On the way to our first night in the Swedish countryside was a small village stop in Venga. Here Patti was looking for her father's church and where in grew up. We got lucky and found a neighbor lady out picking strawberries (yordgubba) in the wooded areas nearby the old church yard. Roy speaks enough Swedish (8 yr. old learned) that he was able to communicate. She was very helpful and was able to put us in touch with the church caretaker, who let us in. This is an ancient, but active Luthern church. No records there but then just 300m away was a little "stuga" with a little old lady who had all the town's records on micro fische. She spoke no English. Most all younger Swedes do. Patti was in tears of joy because she found all the records and family.
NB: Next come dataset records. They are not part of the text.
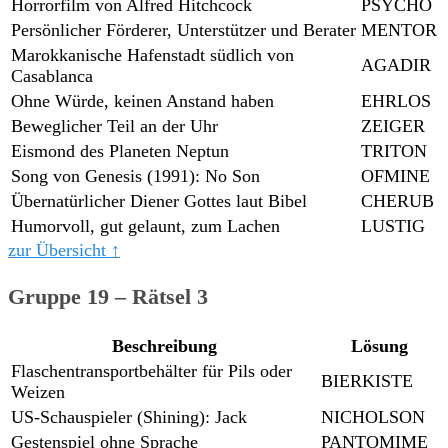
Horrorfilm von Alfred Hitchcock
PSYCHO
Persönlicher Förderer, Unterstützer und Berater
MENTOR
Marokkanische Hafenstadt südlich von
AGADIR
Casablanca
Ohne Würde, keinen Anstand haben
EHRLOS
Beweglicher Teil an der Uhr
ZEIGER
Eismond des Planeten Neptun
TRITON
Song von Genesis (1991): No Son
OFMINE
Übernatürlicher Diener Gottes laut Bibel
CHERUB
Humorvoll, gut gelaunt, zum Lachen
LUSTIG
zur Übersicht ↑
Gruppe 19 – Rätsel 3
Beschreibung
Lösung
Flaschentransportbehälter für Pils oder
BIERKISTE
Weizen
US-Schauspieler (Shining): Jack
NICHOLSON
Gestenspiel ohne Sprache
PANTOMIME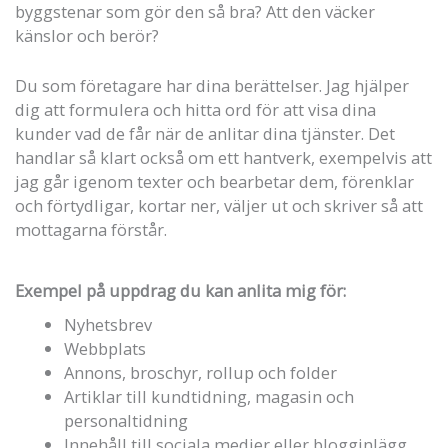
byggstenar som gör den så bra? Att den väcker
känslor och berör?
Du som företagare har dina berättelser. Jag hjälper
dig att formulera och hitta ord för att visa dina
kunder vad de får när de anlitar dina tjänster. Det
handlar så klart också om ett hantverk, exempelvis att
jag går igenom texter och bearbetar dem, förenklar
och förtydligar, kortar ner, väljer ut och skriver så att
mottagarna förstår.
Exempel på uppdrag du kan anlita mig för:
Nyhetsbrev
Webbplats
Annons, broschyr, rollup och folder
Artiklar till kundtidning, magasin och
personaltidning
Innehåll till sociala medier eller blogginlägg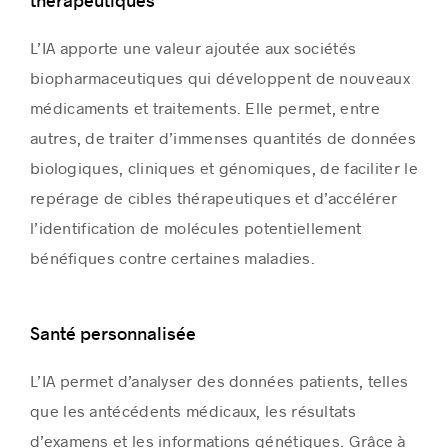
thérapeutiques
L’IA apporte une valeur ajoutée aux sociétés
biopharmaceutiques qui développent de nouveaux
médicaments et traitements. Elle permet, entre
autres, de traiter d’immenses quantités de données
biologiques, cliniques et génomiques, de faciliter le
repérage de cibles thérapeutiques et d’accélérer
l’identification de molécules potentiellement
bénéfiques contre certaines maladies.
Santé personnalisée
L’IA permet d’analyser des données patients, telles
que les antécédents médicaux, les résultats
d’examens et les informations génétiques. Grâce à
We looked but found no graves in the neat, well-kept church graveyard.


By 3PM. we made our first Inn, Stufvenas Gastgifveri (some missing omlauts). It was built in the 16th century but mondernized and building a big spa in the back. I was on a long dirt road through heavily wooded forests of mixed evergrees and birch. So lush with moss and fern undergrowth. On our walk to the nearby lake we almost stepped on a big black slug with a yellow dot on its end. Must've been 3-4 inches long. We discovered several others on the way. The girls loved them. They move so slow no wonder they are hermaphydytes. In the hallway to our rooms were two stuffed snowy ferrits. We had already noticed the quietness of the forests on our walks...no squirrels, very few bird's chirps. The owner said that they had had a heatwave in May that killed off wildlife, mosquitos and winds that felled many a tree in spots. We continued to notice this on our long road trip. The rooms were comfortable, gourmet evening meal was delicious but expensive. A former elite cruise line chef and his girl friend ran the place. Got some lovely pix.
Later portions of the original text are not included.